I am happier person because I am no longer feel so fearless, or angry. I still dream of doing things I used to do like running, or riding horses and even I sometimes consider rock climbing and swimming. And if I could get near a beach, I would totally body surf and swim out too far because I miss that activity, the beaches more than any thing in the wide world!

I am sure I will do these things again when I find the time and passion but for now I am just glad I am who I am today. Even with all of my aches and pains. I have grown up, calmed down, and I have Matthew to think of every day.

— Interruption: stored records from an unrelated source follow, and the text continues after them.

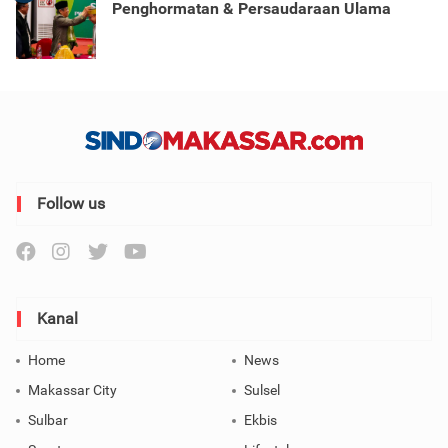
Penghormatan & Persaudaraan Ulama
Follow us
Kanal
Home
News
Makassar City
Sulsel
Sulbar
Ekbis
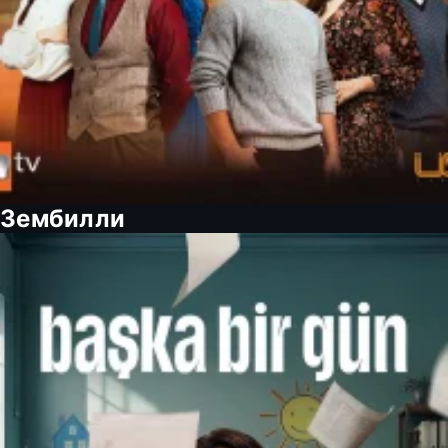
Зембилли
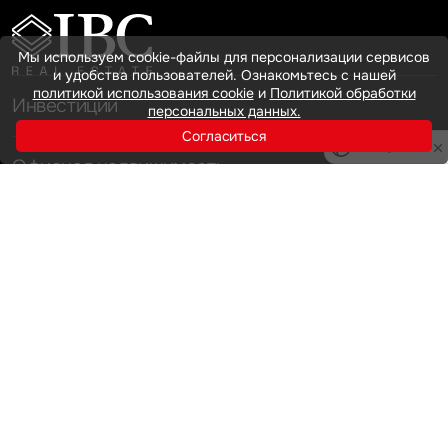
Мы используем cookie-файлы для персонализации сервисов
и удобства пользователей. Ознакомьтесь с нашей
политикой использования cookie
и
Политикой обработки
Инвестиции
персональных данных.
Согласиться
Privacy notice
Офисная недвижимость
Аренда
Продажа
Индустриальная недвижимость
Аренда
Продажа
Услуги
Инвестиции
Земельные активы и девелопмент
Брокеридж
О нас
Офисная недвижимость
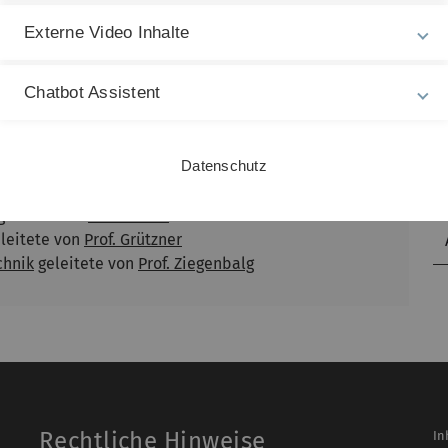
kontaktieren!
Externe Video Inhalte
Chatbot Assistent
ramm?
...einer Abschlussarbeit?
Weitere Informationen über die Forschung finden Sie
Datenschutz
geleitet von
Prof. Güttel
leitete von
Prof. Grützner
chnik
geleitete von
Prof. Ziegenbalg
Rechtliche Hinweise
In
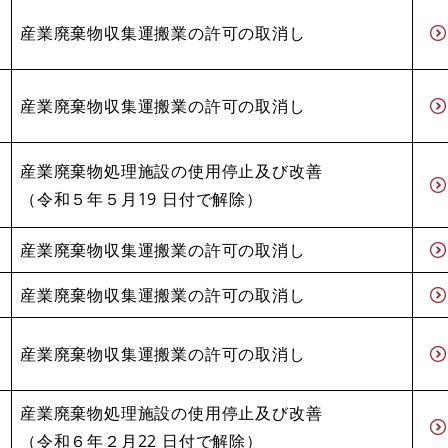
産業廃棄物収集運搬業の許可の取消し
産業廃棄物収集運搬業の許可の取消し
産業廃棄物処理施設の使用停止及び改善
​（令和５年５月19 日付で解除）
産業廃棄物収集運搬業の許可の取消し
産業廃棄物収集運搬業の許可の取消し
産業廃棄物収集運搬業の許可の取消し
産業廃棄物処理施設の使用停止及び改善
​（令和６年２月22 日付で解除）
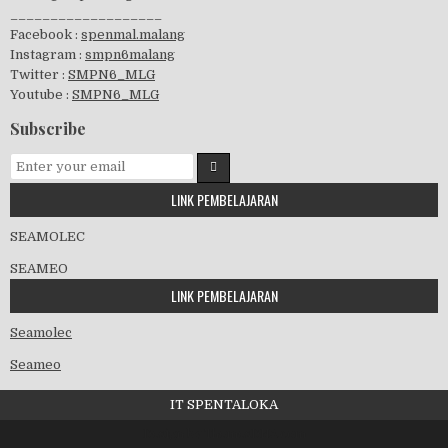
___________________
Facebook :
spenmal.malang
Instagram :
smpn6malang
Twitter :
SMPN6_MLG
Youtube :
SMPN6_MLG
GSF 2019
Subscribe
LINK PEMBELAJARAN
Pembagian Ijazah 2020
SEAMOLEC
SEAMEO
LINK PEMBELAJARAN
Workshop Penjaminan Mutu 2020
Seamolec
Seameo
IT SPENTALOKA
Kedatangan Wawalikota
Design by ThemesDNA.com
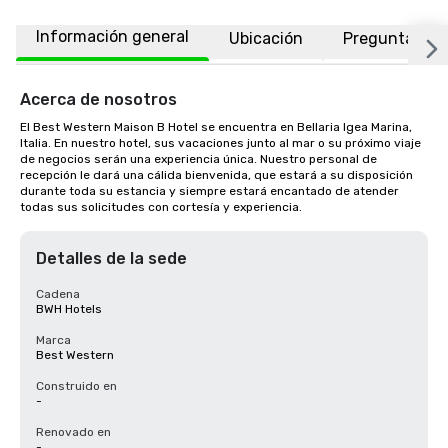
Información general
Ubicación
Preguntas fr
Acerca de nosotros
El Best Western Maison B Hotel se encuentra en Bellaria Igea Marina, 
Italia. En nuestro hotel, sus vacaciones junto al mar o su próximo viaje 
de negocios serán una experiencia única. Nuestro personal de 
recepción le dará una cálida bienvenida, que estará a su disposición 
durante toda su estancia y siempre estará encantado de atender 
todas sus solicitudes con cortesía y experiencia.
Detalles de la sede
Cadena
BWH Hotels
Marca
Best Western
Construido en
-
Renovado en
-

I have this magnet at my desk at work and it simply says EPIPHANY. This is basically what I had on this subject yesterday - I realized that this is a new chapter in my life - that I can be both fearless and fearful. I can still do things I like but I do not need to hurt myself to do them. That a little fear and fearlessness mixed in is so much better than no fear at all. SO I will continue to trudge along at 4.0 mph with a smile on my face.


Tessie said...

I get this TOO. I am a fearless person by nature but having a child tempers that, for sure. I just want to be there, and that alone makes you more careful with what you do.

Kelly said...

I just had my own little ephipany yesterday, so it was funny when I saw you had written about this. In short, I feel like I used to ba a totally different person than I am now, and would "reinvent" myself at the drop of a hat. These days, I have accepted that I am just a jeans and t-shirt kind of girl who would much rather hang out at home with friends and family rather than racing off to the next best thing like I used to do. Though somedays it would be nice to just be able to take off and go. ;)

Welcome to our World said...

Tessie: I hear you loud and clear. No planes just the trudging of the tread mill which I whole heartedly accept!

Kelly: I completely agree. I used to think being a certain way both physically and mentally (doing crazy stuff and not caring much for myself)was so much fun... now I am all surbanized - not in a bad way.

It is totally good and love how my life has grown, that I took these paths rather than those others. I feel like I am learning about a side of myself that I never thought I would explore. More on that later!